Here is your updated fiddle: https://jsfiddle.net/mg9v89r2/

Step by step explanation:

First, we sort the original data array by the dates:

data.sort((a, b) => d3.ascending(a.date, b.date));

That's an important step when we deal with open and close later.

After that, we convert the milliseconds to dates, as strings:

var format = d3.timeFormat("%Y-%m-%d");
data.forEach(d => d.date = format(new Date(d.date * 1000)));

Doing this, we can filter all objects belonging to a given day.
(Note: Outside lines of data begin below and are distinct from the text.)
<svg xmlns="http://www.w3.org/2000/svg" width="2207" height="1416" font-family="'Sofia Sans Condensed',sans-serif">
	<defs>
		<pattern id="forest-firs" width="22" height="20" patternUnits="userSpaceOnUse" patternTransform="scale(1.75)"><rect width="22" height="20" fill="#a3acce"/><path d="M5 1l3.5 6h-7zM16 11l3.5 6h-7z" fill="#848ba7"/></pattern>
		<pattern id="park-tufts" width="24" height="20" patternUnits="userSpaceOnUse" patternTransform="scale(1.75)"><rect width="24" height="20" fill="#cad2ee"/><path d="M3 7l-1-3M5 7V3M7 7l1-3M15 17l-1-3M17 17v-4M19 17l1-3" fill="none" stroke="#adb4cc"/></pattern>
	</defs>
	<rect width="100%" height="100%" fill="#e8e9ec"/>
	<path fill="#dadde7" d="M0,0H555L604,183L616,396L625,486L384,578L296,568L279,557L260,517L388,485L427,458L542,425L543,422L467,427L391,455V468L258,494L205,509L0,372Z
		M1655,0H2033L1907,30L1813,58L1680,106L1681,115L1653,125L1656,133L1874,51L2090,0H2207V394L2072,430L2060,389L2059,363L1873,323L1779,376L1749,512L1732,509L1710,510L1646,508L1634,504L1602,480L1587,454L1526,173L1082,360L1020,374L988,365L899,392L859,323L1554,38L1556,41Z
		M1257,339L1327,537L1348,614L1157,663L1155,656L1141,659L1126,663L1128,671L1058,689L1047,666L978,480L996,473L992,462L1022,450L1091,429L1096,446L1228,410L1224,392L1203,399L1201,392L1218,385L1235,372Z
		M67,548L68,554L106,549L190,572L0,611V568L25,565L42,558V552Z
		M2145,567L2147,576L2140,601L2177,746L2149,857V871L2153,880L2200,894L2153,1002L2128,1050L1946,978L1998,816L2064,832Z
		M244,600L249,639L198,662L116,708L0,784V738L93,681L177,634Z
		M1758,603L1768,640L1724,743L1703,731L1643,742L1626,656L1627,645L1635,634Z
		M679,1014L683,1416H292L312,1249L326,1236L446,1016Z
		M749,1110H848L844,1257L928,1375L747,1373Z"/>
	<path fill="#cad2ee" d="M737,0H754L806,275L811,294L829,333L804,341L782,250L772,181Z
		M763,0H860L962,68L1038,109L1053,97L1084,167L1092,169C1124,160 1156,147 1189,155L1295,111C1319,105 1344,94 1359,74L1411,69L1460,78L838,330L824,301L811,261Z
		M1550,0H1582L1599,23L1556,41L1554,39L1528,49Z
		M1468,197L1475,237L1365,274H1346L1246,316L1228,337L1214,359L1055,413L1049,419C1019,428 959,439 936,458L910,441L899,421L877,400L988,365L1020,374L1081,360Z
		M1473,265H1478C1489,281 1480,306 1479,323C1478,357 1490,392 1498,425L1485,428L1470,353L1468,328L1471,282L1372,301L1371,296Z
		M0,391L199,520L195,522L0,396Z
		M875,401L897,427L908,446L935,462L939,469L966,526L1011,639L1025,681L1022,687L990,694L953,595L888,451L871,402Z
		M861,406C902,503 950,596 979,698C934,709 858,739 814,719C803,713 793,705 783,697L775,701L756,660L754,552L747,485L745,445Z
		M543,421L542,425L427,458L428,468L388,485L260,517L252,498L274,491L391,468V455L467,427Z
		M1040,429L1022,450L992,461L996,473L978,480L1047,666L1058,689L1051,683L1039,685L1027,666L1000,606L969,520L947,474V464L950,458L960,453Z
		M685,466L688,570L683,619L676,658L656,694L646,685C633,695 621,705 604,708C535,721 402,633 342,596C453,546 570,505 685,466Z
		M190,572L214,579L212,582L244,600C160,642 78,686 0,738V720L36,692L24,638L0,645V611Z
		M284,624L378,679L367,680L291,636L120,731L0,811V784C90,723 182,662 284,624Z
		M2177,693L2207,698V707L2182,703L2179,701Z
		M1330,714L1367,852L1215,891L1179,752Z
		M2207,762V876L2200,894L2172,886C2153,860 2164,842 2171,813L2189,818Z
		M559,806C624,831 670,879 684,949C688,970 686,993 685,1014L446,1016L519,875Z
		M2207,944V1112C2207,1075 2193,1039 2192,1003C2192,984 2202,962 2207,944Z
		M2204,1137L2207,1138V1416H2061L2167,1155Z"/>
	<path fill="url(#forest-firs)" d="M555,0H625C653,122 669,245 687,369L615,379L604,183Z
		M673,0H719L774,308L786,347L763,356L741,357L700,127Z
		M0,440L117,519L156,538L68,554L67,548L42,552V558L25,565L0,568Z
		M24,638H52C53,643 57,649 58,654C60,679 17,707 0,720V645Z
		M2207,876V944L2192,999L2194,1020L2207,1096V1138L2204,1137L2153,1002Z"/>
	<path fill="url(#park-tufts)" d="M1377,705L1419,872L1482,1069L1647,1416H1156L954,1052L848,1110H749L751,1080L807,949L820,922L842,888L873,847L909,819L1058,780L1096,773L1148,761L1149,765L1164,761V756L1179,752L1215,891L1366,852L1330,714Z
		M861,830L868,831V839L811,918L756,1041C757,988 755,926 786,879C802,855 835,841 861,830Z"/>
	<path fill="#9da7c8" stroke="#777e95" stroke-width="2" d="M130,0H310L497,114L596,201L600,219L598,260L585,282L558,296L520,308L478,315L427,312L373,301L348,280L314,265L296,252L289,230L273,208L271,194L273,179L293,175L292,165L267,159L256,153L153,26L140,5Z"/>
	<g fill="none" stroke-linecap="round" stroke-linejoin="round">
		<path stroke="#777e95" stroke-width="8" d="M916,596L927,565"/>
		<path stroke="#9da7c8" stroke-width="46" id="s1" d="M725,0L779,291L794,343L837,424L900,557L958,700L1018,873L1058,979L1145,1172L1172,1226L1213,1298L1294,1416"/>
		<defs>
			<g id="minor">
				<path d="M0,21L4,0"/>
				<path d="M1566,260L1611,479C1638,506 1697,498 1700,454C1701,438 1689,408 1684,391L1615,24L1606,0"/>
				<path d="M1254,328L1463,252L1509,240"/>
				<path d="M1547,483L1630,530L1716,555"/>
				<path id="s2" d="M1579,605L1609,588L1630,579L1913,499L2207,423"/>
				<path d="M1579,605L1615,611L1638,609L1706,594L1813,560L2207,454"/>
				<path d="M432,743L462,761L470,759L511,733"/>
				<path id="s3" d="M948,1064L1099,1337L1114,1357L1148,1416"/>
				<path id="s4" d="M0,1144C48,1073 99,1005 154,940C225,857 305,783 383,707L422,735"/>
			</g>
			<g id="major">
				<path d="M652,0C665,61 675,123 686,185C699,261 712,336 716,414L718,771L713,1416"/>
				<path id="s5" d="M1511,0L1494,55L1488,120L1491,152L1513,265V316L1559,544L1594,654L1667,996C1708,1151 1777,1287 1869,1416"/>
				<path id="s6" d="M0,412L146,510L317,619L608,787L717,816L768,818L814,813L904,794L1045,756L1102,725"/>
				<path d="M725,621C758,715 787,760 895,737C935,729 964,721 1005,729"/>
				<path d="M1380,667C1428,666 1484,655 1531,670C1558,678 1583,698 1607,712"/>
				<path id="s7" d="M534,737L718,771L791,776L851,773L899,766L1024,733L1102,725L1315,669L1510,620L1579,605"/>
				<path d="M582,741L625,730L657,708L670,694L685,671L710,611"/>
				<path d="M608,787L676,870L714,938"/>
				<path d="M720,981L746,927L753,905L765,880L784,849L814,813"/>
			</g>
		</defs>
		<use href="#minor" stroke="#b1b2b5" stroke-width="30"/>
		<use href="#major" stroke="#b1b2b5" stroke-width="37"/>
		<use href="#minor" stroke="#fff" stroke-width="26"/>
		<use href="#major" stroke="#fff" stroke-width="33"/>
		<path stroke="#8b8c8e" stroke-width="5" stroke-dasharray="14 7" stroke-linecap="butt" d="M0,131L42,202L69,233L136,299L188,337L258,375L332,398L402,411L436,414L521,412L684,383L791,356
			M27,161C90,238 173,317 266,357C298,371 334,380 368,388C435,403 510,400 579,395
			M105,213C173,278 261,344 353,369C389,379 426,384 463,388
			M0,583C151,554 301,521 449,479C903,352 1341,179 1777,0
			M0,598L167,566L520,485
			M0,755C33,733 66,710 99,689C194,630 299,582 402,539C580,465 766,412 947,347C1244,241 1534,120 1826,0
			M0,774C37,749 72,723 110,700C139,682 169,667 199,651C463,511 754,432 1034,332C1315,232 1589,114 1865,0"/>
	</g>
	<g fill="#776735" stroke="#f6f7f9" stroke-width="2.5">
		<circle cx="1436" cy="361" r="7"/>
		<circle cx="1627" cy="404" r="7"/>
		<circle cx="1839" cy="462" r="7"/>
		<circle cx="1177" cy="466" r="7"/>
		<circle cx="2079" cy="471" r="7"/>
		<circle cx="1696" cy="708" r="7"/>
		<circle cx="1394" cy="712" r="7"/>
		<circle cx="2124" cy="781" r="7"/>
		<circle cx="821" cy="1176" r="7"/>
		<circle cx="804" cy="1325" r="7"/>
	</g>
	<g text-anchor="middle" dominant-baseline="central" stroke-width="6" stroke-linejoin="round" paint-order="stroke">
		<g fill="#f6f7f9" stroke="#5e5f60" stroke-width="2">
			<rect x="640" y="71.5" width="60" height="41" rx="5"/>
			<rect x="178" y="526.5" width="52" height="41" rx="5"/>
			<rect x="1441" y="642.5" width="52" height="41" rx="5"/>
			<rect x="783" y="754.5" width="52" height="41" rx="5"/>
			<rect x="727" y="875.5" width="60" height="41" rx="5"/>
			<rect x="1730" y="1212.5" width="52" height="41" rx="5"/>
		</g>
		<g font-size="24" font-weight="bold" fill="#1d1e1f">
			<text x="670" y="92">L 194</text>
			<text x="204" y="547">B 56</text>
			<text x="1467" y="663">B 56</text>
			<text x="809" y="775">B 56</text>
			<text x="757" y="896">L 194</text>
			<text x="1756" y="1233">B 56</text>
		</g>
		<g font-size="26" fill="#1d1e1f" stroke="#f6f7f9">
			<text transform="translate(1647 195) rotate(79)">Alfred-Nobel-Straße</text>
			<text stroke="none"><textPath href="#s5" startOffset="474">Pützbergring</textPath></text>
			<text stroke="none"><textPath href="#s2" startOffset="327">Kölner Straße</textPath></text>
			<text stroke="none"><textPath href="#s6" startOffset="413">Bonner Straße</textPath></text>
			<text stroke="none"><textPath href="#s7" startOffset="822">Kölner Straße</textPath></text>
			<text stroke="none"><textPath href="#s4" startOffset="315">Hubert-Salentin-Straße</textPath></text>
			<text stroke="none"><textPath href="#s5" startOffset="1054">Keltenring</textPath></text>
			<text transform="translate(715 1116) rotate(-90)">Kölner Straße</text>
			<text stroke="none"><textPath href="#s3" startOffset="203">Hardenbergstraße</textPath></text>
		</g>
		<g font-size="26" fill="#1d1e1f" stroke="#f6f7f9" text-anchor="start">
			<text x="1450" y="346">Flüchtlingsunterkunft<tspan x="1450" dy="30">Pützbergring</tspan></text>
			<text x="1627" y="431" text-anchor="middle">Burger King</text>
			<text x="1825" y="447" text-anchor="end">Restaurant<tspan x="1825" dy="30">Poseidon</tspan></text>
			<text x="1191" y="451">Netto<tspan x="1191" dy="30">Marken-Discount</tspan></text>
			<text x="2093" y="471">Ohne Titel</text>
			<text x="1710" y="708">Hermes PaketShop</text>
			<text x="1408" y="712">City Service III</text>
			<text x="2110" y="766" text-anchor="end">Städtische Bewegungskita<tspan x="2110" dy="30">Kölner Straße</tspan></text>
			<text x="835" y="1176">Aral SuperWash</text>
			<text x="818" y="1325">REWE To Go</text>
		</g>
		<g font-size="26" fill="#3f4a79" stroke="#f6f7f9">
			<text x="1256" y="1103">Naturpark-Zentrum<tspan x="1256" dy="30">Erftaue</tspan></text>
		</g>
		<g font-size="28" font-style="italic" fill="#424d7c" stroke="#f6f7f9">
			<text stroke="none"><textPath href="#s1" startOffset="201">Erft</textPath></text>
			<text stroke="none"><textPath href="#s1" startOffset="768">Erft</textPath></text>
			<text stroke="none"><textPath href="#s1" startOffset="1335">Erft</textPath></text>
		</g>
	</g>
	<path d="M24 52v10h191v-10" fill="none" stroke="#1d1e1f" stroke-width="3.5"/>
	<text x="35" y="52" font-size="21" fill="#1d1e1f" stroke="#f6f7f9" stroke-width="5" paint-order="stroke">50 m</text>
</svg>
First, we create an array with all different days in your data:

var allDates = [...new Set(data.map(d => d.date))];

For each day of that array, we will call a function that will populate an empty array, named results:

allDates.forEach(d => {
    var tempObject = {};
    var filteredData = data.filter(e => e.date === d);
    tempObject.date = d;
    tempObject.open = filteredData[0].price;
    tempObject.close = filteredData[filteredData.length - 1].price;
    tempObject.high = d3.max(filteredData, e => e.price);
    tempObject.low = d3.min(filteredData, e => e.price);
    result.push(tempObject);
});

In the above forEach, we create an empty object, and for each day in our allDates array, we filter the data:

var filteredData = data.filter(e => e.date === d);

And populate an temporary object with it:

var tempObject = {};
tempObject.date = d;
tempObject.open = filteredData[0].price;
tempObject.close = filteredData[filteredData.length - 1].price;
tempObject.high = d3.max(filteredData, e => e.price);
tempObject.low = d3.min(filteredData, e => e.price);

After each iteration, we push that temporary object into results:

result.push(tempObject);

Finally, we return results.

That huge data array in your fiddle, surprisingly, has only 2 days of data.